(Chart interpretation exercises)
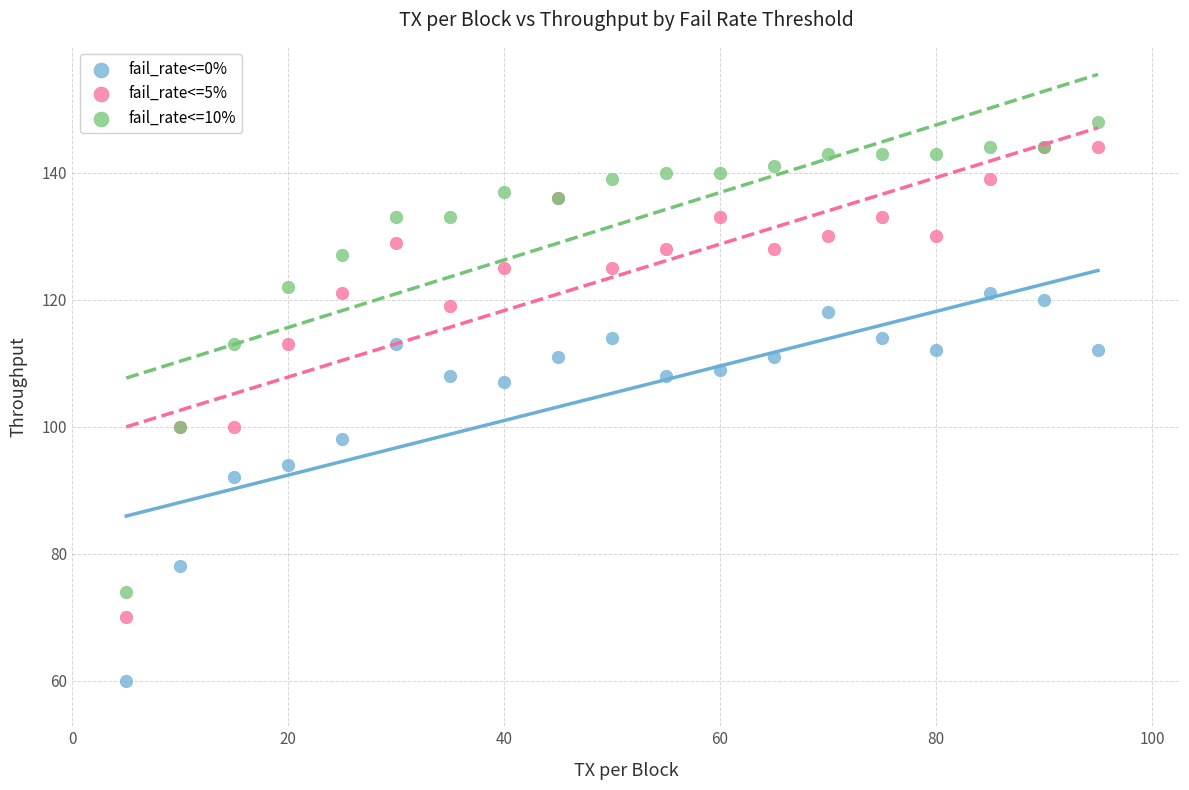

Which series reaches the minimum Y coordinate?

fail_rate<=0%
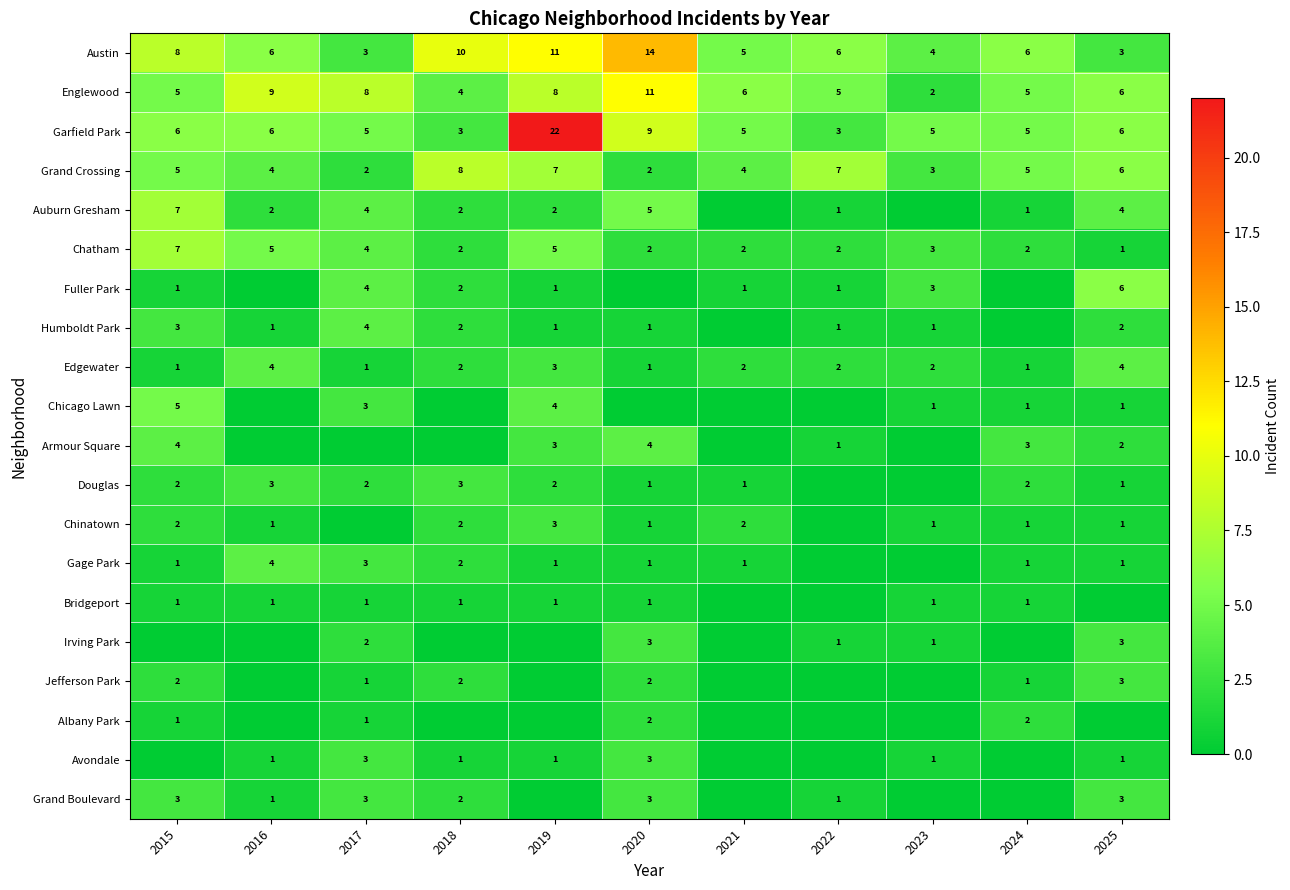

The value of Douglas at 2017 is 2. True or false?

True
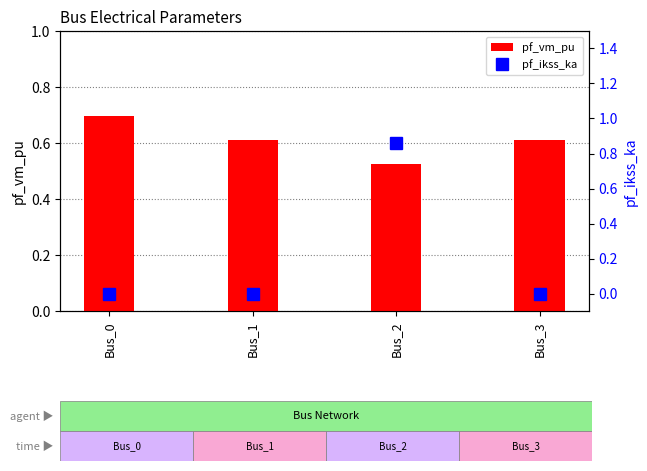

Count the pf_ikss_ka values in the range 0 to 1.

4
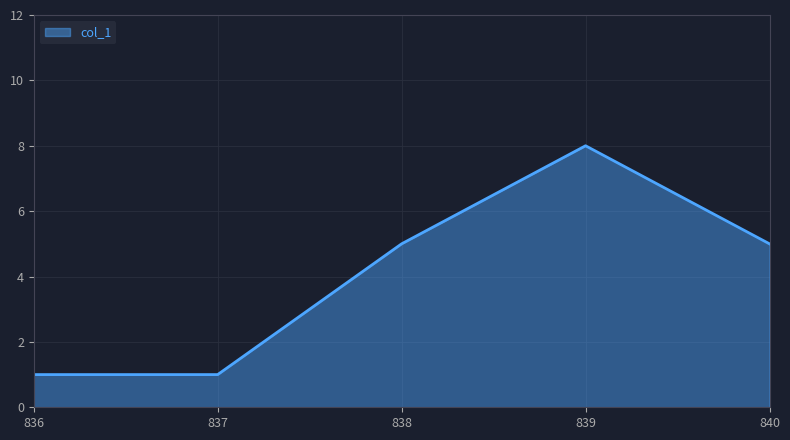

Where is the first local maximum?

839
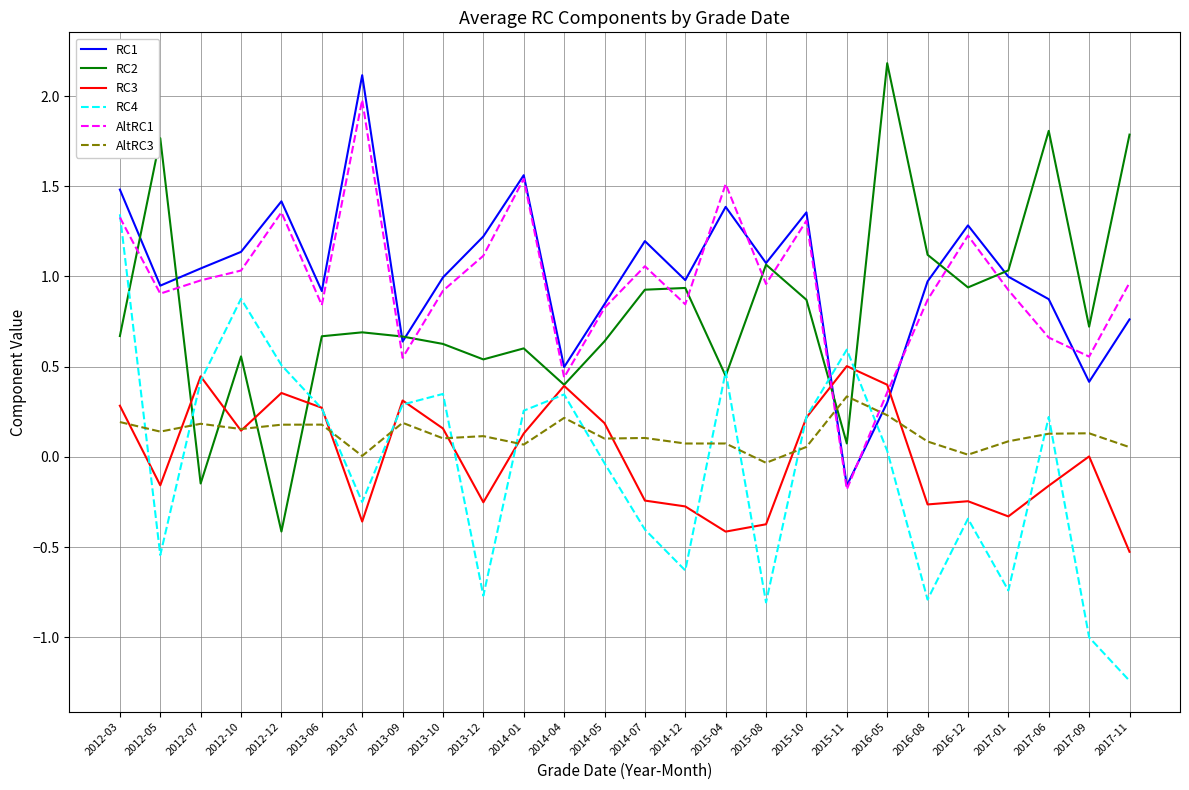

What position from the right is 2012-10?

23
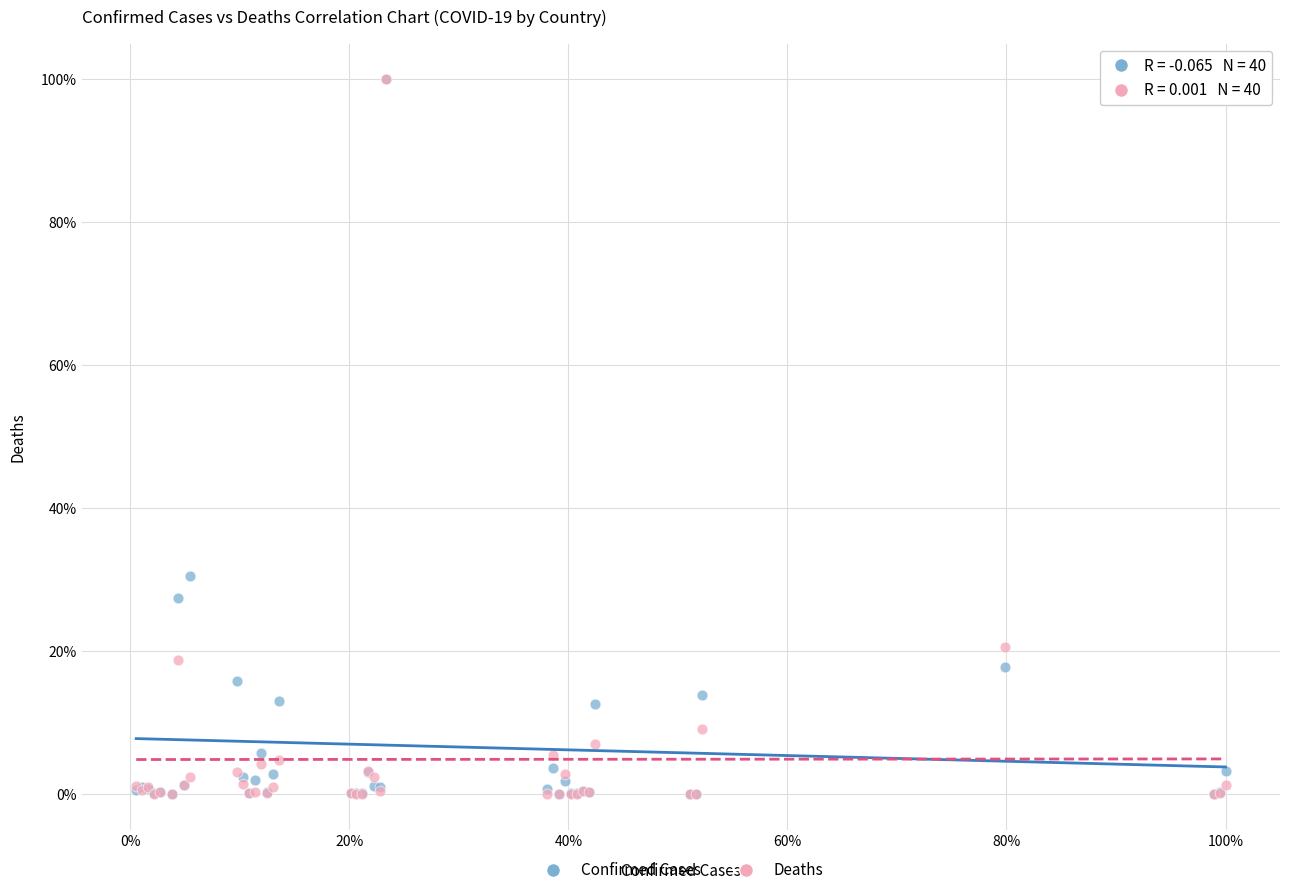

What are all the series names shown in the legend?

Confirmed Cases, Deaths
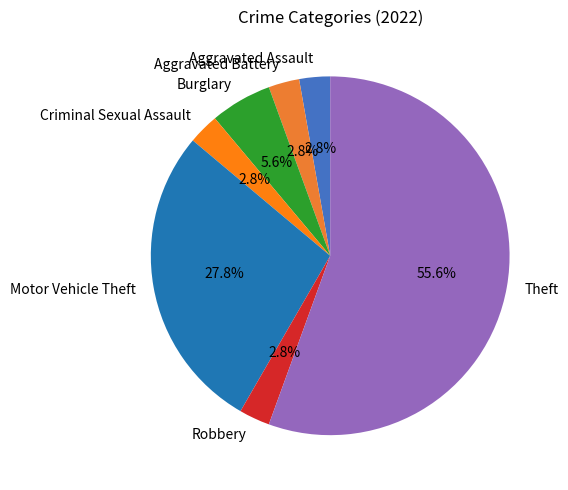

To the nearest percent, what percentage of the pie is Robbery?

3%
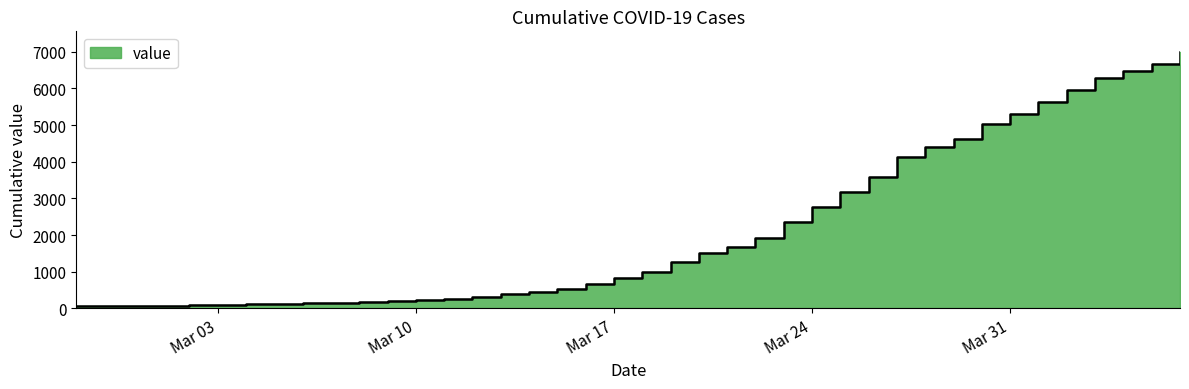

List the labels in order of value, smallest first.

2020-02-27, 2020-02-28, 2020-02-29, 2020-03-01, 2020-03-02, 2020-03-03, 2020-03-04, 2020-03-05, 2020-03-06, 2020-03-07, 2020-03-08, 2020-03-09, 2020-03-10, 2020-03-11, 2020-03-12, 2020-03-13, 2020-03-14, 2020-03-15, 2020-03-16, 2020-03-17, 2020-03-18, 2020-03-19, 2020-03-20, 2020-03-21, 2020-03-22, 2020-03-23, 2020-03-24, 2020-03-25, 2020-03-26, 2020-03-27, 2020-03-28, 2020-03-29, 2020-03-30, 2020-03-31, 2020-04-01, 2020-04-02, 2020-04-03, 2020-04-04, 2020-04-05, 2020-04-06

## TASK OBJECTIVE
Rewrite the listing from its start through the line containing "List the labels", changing "series" to "dataset" and keeping everything else unchanged. Leave the pictures out.

## TASK RESULT
Which dataset reaches the minimum Y coordinate?

fail_rate<=0%

The value of Douglas at 2017 is 2. True or false?

True

Count the pf_ikss_ka values in the range 0 to 1.

4

Where is the first local maximum?

839

What position from the right is 2012-10?

23

What are all the dataset names shown in the legend?

Confirmed Cases, Deaths

To the nearest percent, what percentage of the pie is Robbery?

3%

List the labels in order of value, smallest first.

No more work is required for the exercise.